At least 18 people were killed and 42 others injured in suicide attacks on Saturday in northeastern Nigeria, targeting a wedding, a hospital, and a funeral.
The region has been plagued by over a decade of violence attributed to the jihadist group Boko Haram, although the group did not immediately claim responsibility for these specific attacks, AFP reported.
In one of three blasts on Saturday in the town of Gwoza, a woman with a baby strapped to her back detonated explosives in the middle of a wedding ceremony, according to a state police spokesman.
"At about 1545 (1445 GMT) a woman carrying a baby on her back detonated an Improvised Explosive Device (IED) she had on her at a crowded motor park," Borno State police spokesman Nahum Kenneth Daso said.
Authorities said that women suicide bombers also targeted a hospital in the same town, which lies across the border from Cameroon. Another attack was later carried out at the funeral for victims of the wedding blast.
At least 18 people were killed and 42 others injured in the spate of attacks, according to the Borno State Emergency Management Agency (SEMA).
“So far, 18 deaths comprising children, men, females and pregnant women” have been reported, agency head Barkindo Saidu said in a report seen by AFP.
Nineteen “seriously injured” people were taken to the regional capital Maiduguri, while 23 others were awaiting evacuation, Saidu said in the report.
A militia member supporting the military in Gwoza reported that two of his comrades and a soldier were killed in a distinct attack on a security outpost.
Boko Haram is a jihadist terrorist organisation formed in 2002 under the late Muslim cleric Mohammed Yusuf in Nigeria. In 2009, it launched an insurgency and campaign of terror against the Nigerian Government, its security forces, and civilians.
By 2015, Boko Haram had captured territory roughly the size of Belgium in northeastern Nigeria. Although the Nigerian military dislodged Boko Haram from most of its controlled territory since 2015, the group continued to operate in Nigeria, Cameroon, Chad, and Niger.
In 2015, Boko Haram declared allegiance to the Islamic State in Iraq and al-Sham (ISIS) and began calling itself ISIS in West Africa (ISIS-WA). After a leadership change decision by ISIS in 2016, Boko Haram split into two factions: one led by Abubakar Shekau, continuing as Boko Haram, and the other as ISIS-WA.
In recent years, Boko Haram has been engaged in fighting with ISIS-WA, the Nigerian military, and regional forces under the Multinational Joint Task Force (MNJTF). This conflict has led to the loss of territory, casualties, defections, desertions, and surrenders. Despite these challenges, Boko Haram has maintained a limited safe haven in northeast Nigeria into 2024.
Between 2009 and 2023, violence associated with Boko Haram and ISIS-WA has resulted in an estimated 40,000 deaths, mostly civilians, and displaced as many as 3 million people.
The conflict has spread to neighbouring Niger, Cameroon and Chad, prompting the formation of a regional military coalition to fight the militants.
Primarily funding itself through criminal activities such as looting, extortion, kidnapping for ransom, bank robberies, cattle theft, and hired assassinations, the group has also seized vehicles, weapons, ammunition, and supplies from the Nigerian and Nigerian militaries.

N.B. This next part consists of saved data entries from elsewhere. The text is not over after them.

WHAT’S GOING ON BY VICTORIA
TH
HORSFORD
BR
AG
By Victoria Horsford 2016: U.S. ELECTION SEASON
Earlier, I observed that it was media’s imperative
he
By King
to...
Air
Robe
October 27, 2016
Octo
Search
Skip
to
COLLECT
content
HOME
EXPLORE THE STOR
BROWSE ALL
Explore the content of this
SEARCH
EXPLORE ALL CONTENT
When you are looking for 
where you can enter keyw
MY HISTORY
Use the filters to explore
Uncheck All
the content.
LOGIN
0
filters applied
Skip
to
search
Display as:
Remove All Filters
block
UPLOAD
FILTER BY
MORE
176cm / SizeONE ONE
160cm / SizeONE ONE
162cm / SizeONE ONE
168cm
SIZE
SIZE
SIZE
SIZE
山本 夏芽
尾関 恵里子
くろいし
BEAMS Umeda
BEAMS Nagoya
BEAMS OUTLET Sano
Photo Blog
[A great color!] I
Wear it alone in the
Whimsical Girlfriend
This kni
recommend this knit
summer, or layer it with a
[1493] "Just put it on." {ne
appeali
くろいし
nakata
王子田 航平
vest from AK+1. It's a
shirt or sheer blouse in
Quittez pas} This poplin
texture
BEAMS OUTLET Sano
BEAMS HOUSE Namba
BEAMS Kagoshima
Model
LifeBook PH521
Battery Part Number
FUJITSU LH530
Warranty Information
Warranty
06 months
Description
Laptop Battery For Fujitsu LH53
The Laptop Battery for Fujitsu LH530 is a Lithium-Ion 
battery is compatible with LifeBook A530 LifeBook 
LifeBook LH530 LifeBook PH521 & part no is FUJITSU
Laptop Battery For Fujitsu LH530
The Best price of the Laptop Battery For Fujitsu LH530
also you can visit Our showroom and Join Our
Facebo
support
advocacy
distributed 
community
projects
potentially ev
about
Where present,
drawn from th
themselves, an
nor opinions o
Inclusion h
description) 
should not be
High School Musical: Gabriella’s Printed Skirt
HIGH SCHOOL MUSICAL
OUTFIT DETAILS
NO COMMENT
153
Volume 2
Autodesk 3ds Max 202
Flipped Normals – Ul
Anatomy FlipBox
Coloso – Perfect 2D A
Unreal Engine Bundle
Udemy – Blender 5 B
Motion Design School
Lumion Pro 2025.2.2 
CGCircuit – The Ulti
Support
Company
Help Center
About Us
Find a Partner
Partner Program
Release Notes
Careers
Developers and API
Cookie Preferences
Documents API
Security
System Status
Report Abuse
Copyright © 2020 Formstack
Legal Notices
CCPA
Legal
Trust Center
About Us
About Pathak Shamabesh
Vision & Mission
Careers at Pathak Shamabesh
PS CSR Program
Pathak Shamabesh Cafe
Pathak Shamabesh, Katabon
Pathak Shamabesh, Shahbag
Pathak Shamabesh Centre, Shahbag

Additionally, it has acquired other arms from the local black market.
Although Boko Haram has lost ground in recent years, jihadists continue to attack rural communities in Nigeria on a regular basis. Over the course of the insurgency, Boko Haram has repeatedly deployed young women and girls to carry out suicide attacks. It has carried out raids, killing men and kidnapping women who venture outside the town in search of firewood and acacia fruits.